Zugzwang
Esiste una parola tedesca che viene usata nel mondo degli scacchi: Zugzwang. Significa 'obbligato a muovere'; si usa quando si vuole descrivere la situazione di un giocatore che qualunque mossa faccia lo porta irrimediabilmente a indebolire la propria posizione, insomma ha a disposizione solo mosse inutili se non addirittura dannose. A quanti di noi capita di ritrovarsi in una situazione di stallo, in cui non si vede via di uscita o di avanzamento? In cui impotenti non si sa che fare o peggio ancora si intuisce che per "andare avanti" rischiamo di perdere quel poco che abbiamo conquistato? A quanti capita di dovere ricominciare dopo una forte delusione, sia essa affettiva o lavorativa e non sapere che direzione prendere? Se insistere con il passato o dimenticarlo totalmente. Se non a noi (e siamo fortunati) sarà capitato a qualche nostro amico. I consigli (dati e ricevuti) a questo punto sono i soliti: dai tempo al tempo, non mollare, cerca di andare avanti. Il punto è che ognuno di noi sa che questi consigli sono pieni di buon senso, eppure non ci soddisfano: non ne vediamo l'utilità immediata, non ci aiutano a lenire il dolore nell'immediato o a darci speranza.
Eppure.
Da qualche giorno un’amica mi racconta delle sue peripezie con il cubo di Rubik. Penso che non ci sia bisogno di presentazione: è un gioco/rompicapo inventato negli anni 80 dall'architetto e designer ungherese Erno Rubik e che divenne subito popolarissimo; recentemente la sua fama è riesplosa in seguito al film di Muccino "La ricerca della felicità" con Will Smith, nel film il protagonista deve la sua fortuna proprio alla capacità di risolvere velocemente il famoso rompicapo. In effetti in questi ultimi tempi i venditori ambulanti che bazzicano per i locali palermitani hanno aggiunto alla propria mercanzia proprio il famoso rompicapo e non è difficile vedere tavolini in cui gli avventori sono impegnati, oltre che a sorseggiare la propria bevanda, a giocare con il famigerato cubo.

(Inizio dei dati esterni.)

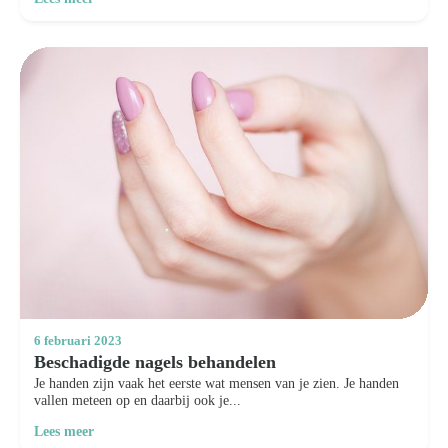
6 februari 2023
Beschadigde nagels behandelen
Je handen zijn vaak het eerste wat mensen van je zien. Je handen
vallen meteen op en daarbij ook je...
Lees meer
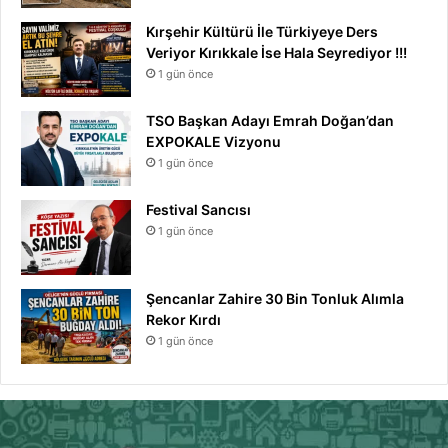
Kırşehir Kültürü İle Türkiyeye Ders
Veriyor Kırıkkale İse Hala Seyrediyor !!!
1 gün önce
TSO Başkan Adayı Emrah Doğan’dan
EXPOKALE Vizyonu
1 gün önce
Festival Sancısı
1 gün önce
Şencanlar Zahire 30 Bin Tonluk Alımla
Rekor Kırdı
1 gün önce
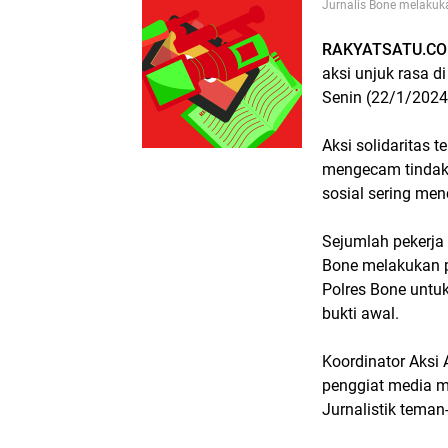
Jurnalis Bone melakuka
RAKYATSATU.CO
aksi unjuk rasa d
Senin (22/1/2024
Aksi solidaritas 
mengecam tindaka
sosial sering men
Sejumlah pekerja
Bone melakukan p
Polres Bone unt
bukti awal.
Koordinator Aks
penggiat media m
Jurnalistik tema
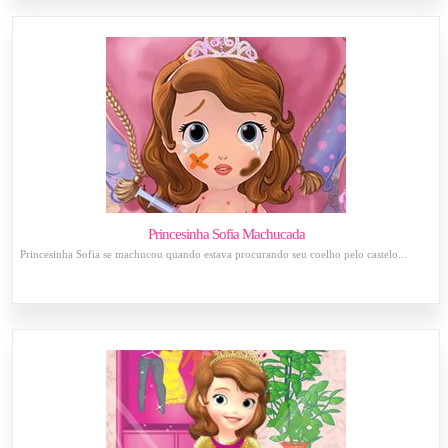
Princesinha Sofia Machucada
Princesinha Sofia se machucou quando estava procurando seu coelho pelo castelo...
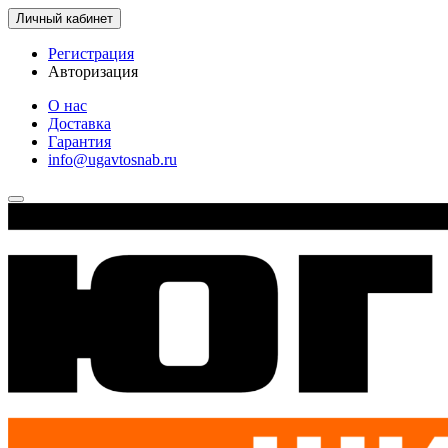
Личный кабинет
Регистрация
Авторизация
О нас
Доставка
Гарантия
info@ugavtosnab.ru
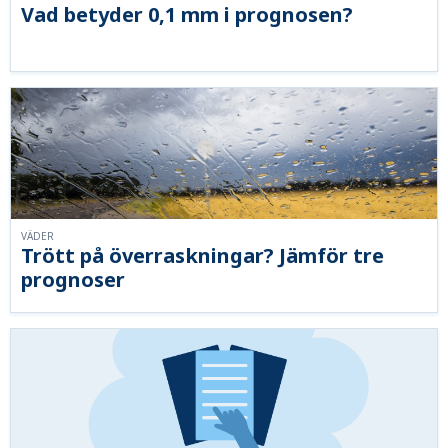
Vad betyder 0,1 mm i prognosen?
VÄDER
Trött på överraskningar? Jämför tre
prognoser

Il cubo mi ha fatto venire in mente le considerazioni di un vecchio amico che non vedo da tempo: "… è come nella vita: quando stai per completarlo mettendo a posto l‘ultima tessera, ti accorgi che per farlo lo devi rompere, devi smontare tutto quello che avevi fatto prima per poi completarlo." Mi rendo conto che suona un po' come la "vita è come una scatola di cioccolatini" di Gumpiana memoria, ma per quanto balzano fosse il mio amico, ed è strano forte, ricordo una sera in cui mi impegnò in una discussione su Batman, Superman e il problema etico (non ho amici standard, lo sapete…), trovo il paragone quantomeno calzante. Se ci si blocca, bisognerebbe trovare il coraggio di mettersi in discussione, fare qualche passo indietro e ricominciare, anche a costo di perdere quelle cose che si sono ottenute, ma che inevitabilmente non ci fanno progredire. Non è facile, per nessuno, perchè non si rinuncia facilmente all'idea di riottenere ciò che si è perso, tantomeno si è disposti a perdere ciò che si è ottenuto. Probabilmente perchè nel momento in cui metti tutto te stesso nella realizzazione di un desiderio che sia un progetto di vita o di lavoro non importa, investendo tempo, denaro, affetto, emozioni, entrando in una sintonia quasi spirituale con esso, l'idea che ciò che volevamo realizzare è, effettivamente, irrealizzabile ci sembra assurda. E non ce ne capacitiamo. Eppure le nostre energie sono ancora lì, forse la miglior cura è la strategia del cubo Rubik, tornare indietro e ricominciare, investendo le nostre energie in un altro progetto: la rabbia, il dolore, la nostalgia diventeranno la nostra forza.